A \(\mathcal{V}\) profunctor must be a function satisfying the following constraint, according to the \(\mathcal{V}\) functor definition:
\(Z((x,y),(x',y')) \leq\) \(\mathcal{V}(\phi((x,y)),\phi((x',y')))\)
where \(Z = \mathcal{X}^{op}\times \mathcal{Y}\)
Unpacking the definition of a product \(\mathcal{V}\) category, we obtain
\(\mathcal{X}^{op}(x,x') \otimes \mathcal{Y}(y,y') \leq \mathcal{V}(\phi((x,y)),\phi((x',y')))\)
And applying opposite category definition: \(\mathcal{X}(x',x) \otimes \mathcal{Y}(y,y') \leq \mathcal{V}(\phi((x,y)),\phi((x',y')))\)
Noting the definition of \(\multimap\) for a \(\mathcal{V}\) category enriched in itself:
\(\mathcal{V}(v,w)=v\multimap w\), so now we have: \(\mathcal{X}(x',x) \otimes \mathcal{Y}(y,y') \leq \phi((x,y)) \multimap \phi((x',y'))\)

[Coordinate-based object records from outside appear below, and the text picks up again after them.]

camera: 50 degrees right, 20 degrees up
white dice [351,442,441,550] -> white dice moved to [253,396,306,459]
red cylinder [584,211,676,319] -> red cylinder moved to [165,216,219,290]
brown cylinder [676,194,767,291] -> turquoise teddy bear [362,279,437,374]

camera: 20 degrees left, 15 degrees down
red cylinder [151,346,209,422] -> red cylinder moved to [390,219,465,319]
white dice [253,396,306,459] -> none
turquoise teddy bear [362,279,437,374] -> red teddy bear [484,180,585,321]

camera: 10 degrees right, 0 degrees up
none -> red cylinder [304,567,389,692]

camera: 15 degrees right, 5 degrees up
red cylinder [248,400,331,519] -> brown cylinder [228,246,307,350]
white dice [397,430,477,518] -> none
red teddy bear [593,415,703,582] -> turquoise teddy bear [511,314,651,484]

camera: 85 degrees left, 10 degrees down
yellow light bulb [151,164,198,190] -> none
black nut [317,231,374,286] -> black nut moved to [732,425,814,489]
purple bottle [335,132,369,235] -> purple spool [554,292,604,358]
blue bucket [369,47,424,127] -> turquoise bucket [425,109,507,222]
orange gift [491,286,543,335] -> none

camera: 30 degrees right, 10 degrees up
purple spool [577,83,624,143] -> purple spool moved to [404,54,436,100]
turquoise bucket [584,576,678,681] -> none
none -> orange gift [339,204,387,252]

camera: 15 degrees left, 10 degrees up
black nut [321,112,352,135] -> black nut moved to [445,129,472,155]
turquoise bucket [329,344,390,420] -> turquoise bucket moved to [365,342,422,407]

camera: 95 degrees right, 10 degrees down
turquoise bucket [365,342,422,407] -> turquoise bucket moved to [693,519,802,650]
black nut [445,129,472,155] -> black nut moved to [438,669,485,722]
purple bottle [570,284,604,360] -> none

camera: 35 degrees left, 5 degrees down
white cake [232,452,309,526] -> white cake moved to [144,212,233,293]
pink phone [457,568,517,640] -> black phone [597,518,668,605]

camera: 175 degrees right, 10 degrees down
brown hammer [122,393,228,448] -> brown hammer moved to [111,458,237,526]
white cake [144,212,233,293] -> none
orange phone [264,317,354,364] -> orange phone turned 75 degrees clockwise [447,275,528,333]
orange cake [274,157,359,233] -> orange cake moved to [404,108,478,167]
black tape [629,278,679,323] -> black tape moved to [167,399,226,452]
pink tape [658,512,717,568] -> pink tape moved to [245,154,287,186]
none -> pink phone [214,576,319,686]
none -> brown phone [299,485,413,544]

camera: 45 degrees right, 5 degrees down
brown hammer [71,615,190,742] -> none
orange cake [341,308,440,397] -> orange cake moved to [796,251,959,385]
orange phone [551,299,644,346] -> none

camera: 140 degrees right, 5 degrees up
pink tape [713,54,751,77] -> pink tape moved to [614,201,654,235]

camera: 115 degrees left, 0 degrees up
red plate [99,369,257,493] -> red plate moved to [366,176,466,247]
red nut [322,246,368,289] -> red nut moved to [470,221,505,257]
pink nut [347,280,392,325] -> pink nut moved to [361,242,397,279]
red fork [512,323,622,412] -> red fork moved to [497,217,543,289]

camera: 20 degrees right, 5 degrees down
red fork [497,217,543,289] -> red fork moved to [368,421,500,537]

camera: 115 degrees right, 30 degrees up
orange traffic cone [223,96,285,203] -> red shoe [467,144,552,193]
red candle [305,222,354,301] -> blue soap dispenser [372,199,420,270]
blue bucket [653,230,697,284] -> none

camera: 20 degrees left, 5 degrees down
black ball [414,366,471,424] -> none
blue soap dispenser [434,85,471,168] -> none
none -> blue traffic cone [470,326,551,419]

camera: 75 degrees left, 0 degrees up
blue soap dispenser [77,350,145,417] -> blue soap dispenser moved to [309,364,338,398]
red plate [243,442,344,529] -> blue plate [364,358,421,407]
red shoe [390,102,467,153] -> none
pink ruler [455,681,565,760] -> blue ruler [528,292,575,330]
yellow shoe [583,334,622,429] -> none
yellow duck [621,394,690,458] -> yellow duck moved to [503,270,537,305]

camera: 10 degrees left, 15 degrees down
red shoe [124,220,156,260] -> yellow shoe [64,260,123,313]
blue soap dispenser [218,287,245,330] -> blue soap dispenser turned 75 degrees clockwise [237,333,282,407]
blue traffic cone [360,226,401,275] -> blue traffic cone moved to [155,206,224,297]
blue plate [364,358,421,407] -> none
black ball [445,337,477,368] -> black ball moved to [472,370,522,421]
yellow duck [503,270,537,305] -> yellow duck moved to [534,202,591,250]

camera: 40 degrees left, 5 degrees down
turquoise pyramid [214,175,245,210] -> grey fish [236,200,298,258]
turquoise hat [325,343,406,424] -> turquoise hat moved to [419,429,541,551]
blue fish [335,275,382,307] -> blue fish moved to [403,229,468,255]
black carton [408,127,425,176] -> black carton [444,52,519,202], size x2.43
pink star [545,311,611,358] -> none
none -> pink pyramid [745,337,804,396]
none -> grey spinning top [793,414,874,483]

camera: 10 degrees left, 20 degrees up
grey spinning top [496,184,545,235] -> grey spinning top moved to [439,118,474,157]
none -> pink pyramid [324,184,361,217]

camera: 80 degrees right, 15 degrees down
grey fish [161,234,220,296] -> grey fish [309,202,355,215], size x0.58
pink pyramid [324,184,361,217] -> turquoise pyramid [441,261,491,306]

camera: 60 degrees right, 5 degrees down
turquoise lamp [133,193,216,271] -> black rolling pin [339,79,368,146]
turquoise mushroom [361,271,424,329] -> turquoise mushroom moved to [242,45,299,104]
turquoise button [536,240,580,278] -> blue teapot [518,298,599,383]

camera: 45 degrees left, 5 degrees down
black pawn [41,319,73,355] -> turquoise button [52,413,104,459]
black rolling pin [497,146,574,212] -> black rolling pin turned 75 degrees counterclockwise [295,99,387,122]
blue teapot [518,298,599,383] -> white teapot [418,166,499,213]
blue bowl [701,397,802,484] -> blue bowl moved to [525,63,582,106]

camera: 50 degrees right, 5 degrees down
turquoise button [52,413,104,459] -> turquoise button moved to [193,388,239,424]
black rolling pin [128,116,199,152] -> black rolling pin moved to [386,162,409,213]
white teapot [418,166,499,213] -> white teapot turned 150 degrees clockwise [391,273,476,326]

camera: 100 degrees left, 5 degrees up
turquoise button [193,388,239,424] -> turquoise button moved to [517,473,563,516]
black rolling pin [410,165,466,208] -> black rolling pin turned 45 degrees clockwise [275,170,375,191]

From the constraint of a hom-element of a symmetric monoidal preorder \(\mathcal{V}\), i.e. \(a \leq (v \multimap w)\) iff \((a \otimes v) \leq w\), we see that the first case pattern matches with:
\(a \mapsto\) \(\mathcal{X}(x',x) \otimes \mathcal{Y}(y,y')\)
\(v \mapsto\) \(\phi((x,y))\)
\(w \mapsto\) \(\phi((x',y'))\)
So using the iff we can rewrite as \((a \otimes v) \leq w\), and use the commutativity of \(\otimes\) to obtain the desired expression.